* _THE REQUEST_:
Print every entry word for word, but omit the pictures.

* _MATERIAL FOR THE TASK_:
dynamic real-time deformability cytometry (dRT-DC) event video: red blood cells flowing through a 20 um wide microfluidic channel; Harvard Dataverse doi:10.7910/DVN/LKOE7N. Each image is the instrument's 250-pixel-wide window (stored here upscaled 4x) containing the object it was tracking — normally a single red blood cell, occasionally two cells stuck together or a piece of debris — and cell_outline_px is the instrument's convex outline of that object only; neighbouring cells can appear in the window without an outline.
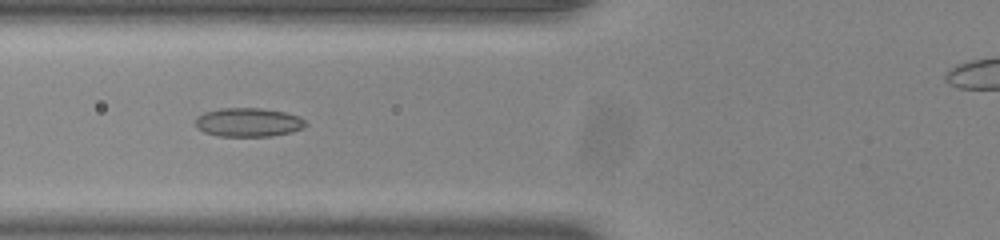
{"species": "common noctule bat (a hibernating species)", "species_latin": "Nyctalus noctula", "temperature_condition": "room temperature", "stored_images_in_passage": 31, "camera_frame_rate_fps": 3000, "um_per_image_px": 0.085, "animal": {"sex": "male", "body_mass_g": 20.0, "forearm_length_mm": 53.3}, "frame": {"image": 1, "passage_image": 3, "time_ms": 0.667, "image_size_px": [1000, 240], "cell_outline_px": [[308, 124], [304, 128], [292, 132], [272, 136], [216, 136], [204, 132], [196, 128], [196, 116], [204, 112], [220, 108], [260, 108], [284, 112], [300, 116]], "centroid_in_image_um": [21.11, 10.4], "position_along_channel_um": 104.7, "area_um2": 18.73}}
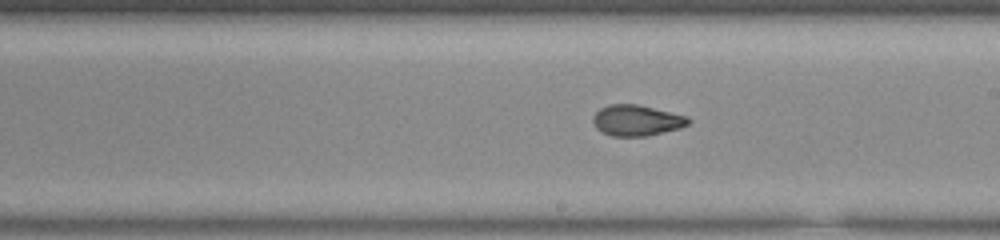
{"frame": {"image": 2, "passage_image": 13, "time_ms": 4.0, "image_size_px": [1000, 240], "cell_outline_px": [[692, 120], [688, 124], [680, 128], [648, 136], [612, 136], [600, 132], [596, 128], [592, 120], [592, 116], [600, 108], [608, 104], [636, 104], [688, 116]], "centroid_in_image_um": [54.1, 10.24], "position_along_channel_um": 234.9, "area_um2": 17.28}}
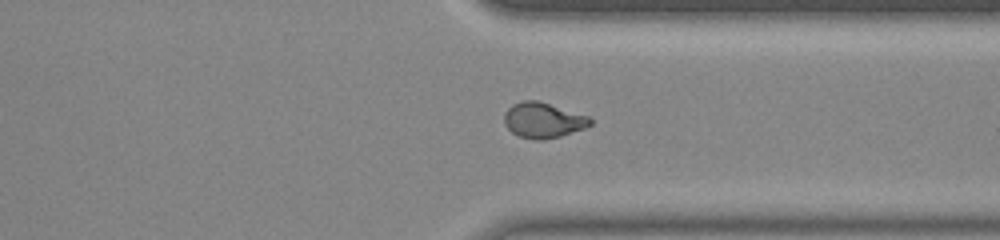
{"frame": {"image": 3, "passage_image": 23, "time_ms": 7.333, "image_size_px": [1000, 240], "cell_outline_px": [[592, 124], [584, 128], [560, 136], [544, 140], [532, 140], [520, 136], [512, 132], [504, 124], [504, 112], [512, 104], [524, 100], [536, 100], [588, 116], [592, 120]], "centroid_in_image_um": [46.13, 10.22], "position_along_channel_um": 365.3, "area_um2": 17.63}}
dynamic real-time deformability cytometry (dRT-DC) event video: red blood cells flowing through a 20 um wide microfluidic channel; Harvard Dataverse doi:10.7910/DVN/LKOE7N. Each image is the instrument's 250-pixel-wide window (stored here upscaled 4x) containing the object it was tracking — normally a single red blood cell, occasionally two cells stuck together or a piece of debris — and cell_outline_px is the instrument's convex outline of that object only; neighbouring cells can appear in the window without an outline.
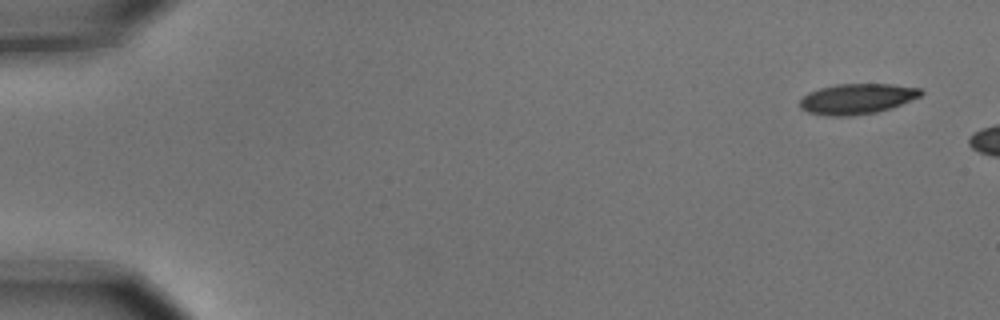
{"species": "common noctule bat (a hibernating species)", "species_latin": "Nyctalus noctula", "temperature_condition": "cold", "stored_images_in_passage": 3, "camera_frame_rate_fps": 3000, "um_per_image_px": 0.085, "animal": {"sex": "male", "body_mass_g": 15.6}, "frame": {"image": 1, "passage_image": 1, "time_ms": 0.0, "image_size_px": [1000, 320], "cell_outline_px": [[924, 92], [920, 96], [900, 104], [876, 112], [848, 116], [828, 116], [808, 112], [800, 108], [800, 100], [808, 92], [820, 88], [836, 84], [892, 84], [920, 88]], "centroid_in_image_um": [72.82, 8.39], "position_along_channel_um": 12.2, "area_um2": 21.27}}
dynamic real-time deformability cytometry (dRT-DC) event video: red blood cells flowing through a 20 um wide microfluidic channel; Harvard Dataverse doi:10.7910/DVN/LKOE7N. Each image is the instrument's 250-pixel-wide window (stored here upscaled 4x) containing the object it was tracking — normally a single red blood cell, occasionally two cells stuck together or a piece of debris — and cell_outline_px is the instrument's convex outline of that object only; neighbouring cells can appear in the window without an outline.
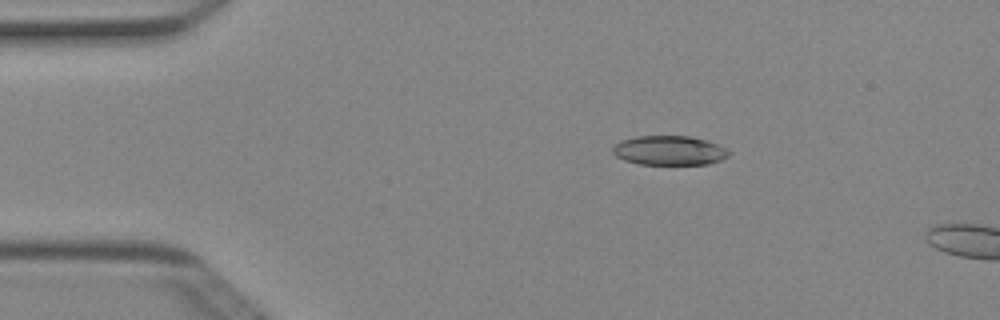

* _WRITTEN ANSWER_:
dynamic real-time deformability cytometry (dRT-DC) event video: red blood cells flowing through a 20 um wide microfluidic channel; Harvard Dataverse doi:10.7910/DVN/LKOE7N. Each image is the instrument's 250-pixel-wide window (stored here upscaled 4x) containing the object it was tracking — normally a single red blood cell, occasionally two cells stuck together or a piece of debris — and cell_outline_px is the instrument's convex outline of that object only; neighbouring cells can appear in the window without an outline.
{"species": "common noctule bat (a hibernating species)", "species_latin": "Nyctalus noctula", "temperature_condition": "room temperature", "stored_images_in_passage": 31, "camera_frame_rate_fps": 3000, "um_per_image_px": 0.085, "animal": {"sex": "male", "body_mass_g": 20.0, "forearm_length_mm": 53.3}, "frame": {"image": 1, "passage_image": 3, "time_ms": 0.667, "image_size_px": [1000, 240], "cell_outline_px": [[308, 124], [304, 128], [292, 132], [272, 136], [216, 136], [204, 132], [196, 128], [196, 116], [204, 112], [220, 108], [260, 108], [284, 112], [300, 116]], "centroid_in_image_um": [21.11, 10.4], "position_along_channel_um": 104.7, "area_um2": 18.73}}
{"frame": {"image": 2, "passage_image": 13, "time_ms": 4.0, "image_size_px": [1000, 240], "cell_outline_px": [[692, 120], [688, 124], [680, 128], [648, 136], [612, 136], [600, 132], [596, 128], [592, 120], [592, 116], [600, 108], [608, 104], [636, 104], [688, 116]], "centroid_in_image_um": [54.1, 10.24], "position_along_channel_um": 234.9, "area_um2": 17.28}}
{"frame": {"image": 3, "passage_image": 23, "time_ms": 7.333, "image_size_px": [1000, 240], "cell_outline_px": [[592, 124], [584, 128], [560, 136], [544, 140], [532, 140], [520, 136], [512, 132], [504, 124], [504, 112], [512, 104], [524, 100], [536, 100], [588, 116], [592, 120]], "centroid_in_image_um": [46.13, 10.22], "position_along_channel_um": 365.3, "area_um2": 17.63}}
dynamic real-time deformability cytometry (dRT-DC) event video: red blood cells flowing through a 20 um wide microfluidic channel; Harvard Dataverse doi:10.7910/DVN/LKOE7N. Each image is the instrument's 250-pixel-wide window (stored here upscaled 4x) containing the object it was tracking — normally a single red blood cell, occasionally two cells stuck together or a piece of debris — and cell_outline_px is the instrument's convex outline of that object only; neighbouring cells can appear in the window without an outline.
{"species": "common noctule bat (a hibernating species)", "species_latin": "Nyctalus noctula", "temperature_condition": "cold", "stored_images_in_passage": 3, "camera_frame_rate_fps": 3000, "um_per_image_px": 0.085, "animal": {"sex": "male", "body_mass_g": 15.6}, "frame": {"image": 1, "passage_image": 1, "time_ms": 0.0, "image_size_px": [1000, 320], "cell_outline_px": [[924, 92], [920, 96], [900, 104], [876, 112], [848, 116], [828, 116], [808, 112], [800, 108], [800, 100], [808, 92], [820, 88], [836, 84], [892, 84], [920, 88]], "centroid_in_image_um": [72.82, 8.39], "position_along_channel_um": 12.2, "area_um2": 21.27}}
dynamic real-time deformability cytometry (dRT-DC) event video: red blood cells flowing through a 20 um wide microfluidic channel; Harvard Dataverse doi:10.7910/DVN/LKOE7N. Each image is the instrument's 250-pixel-wide window (stored here upscaled 4x) containing the object it was tracking — normally a single red blood cell, occasionally two cells stuck together or a piece of debris — and cell_outline_px is the instrument's convex outline of that object only; neighbouring cells can appear in the window without an outline.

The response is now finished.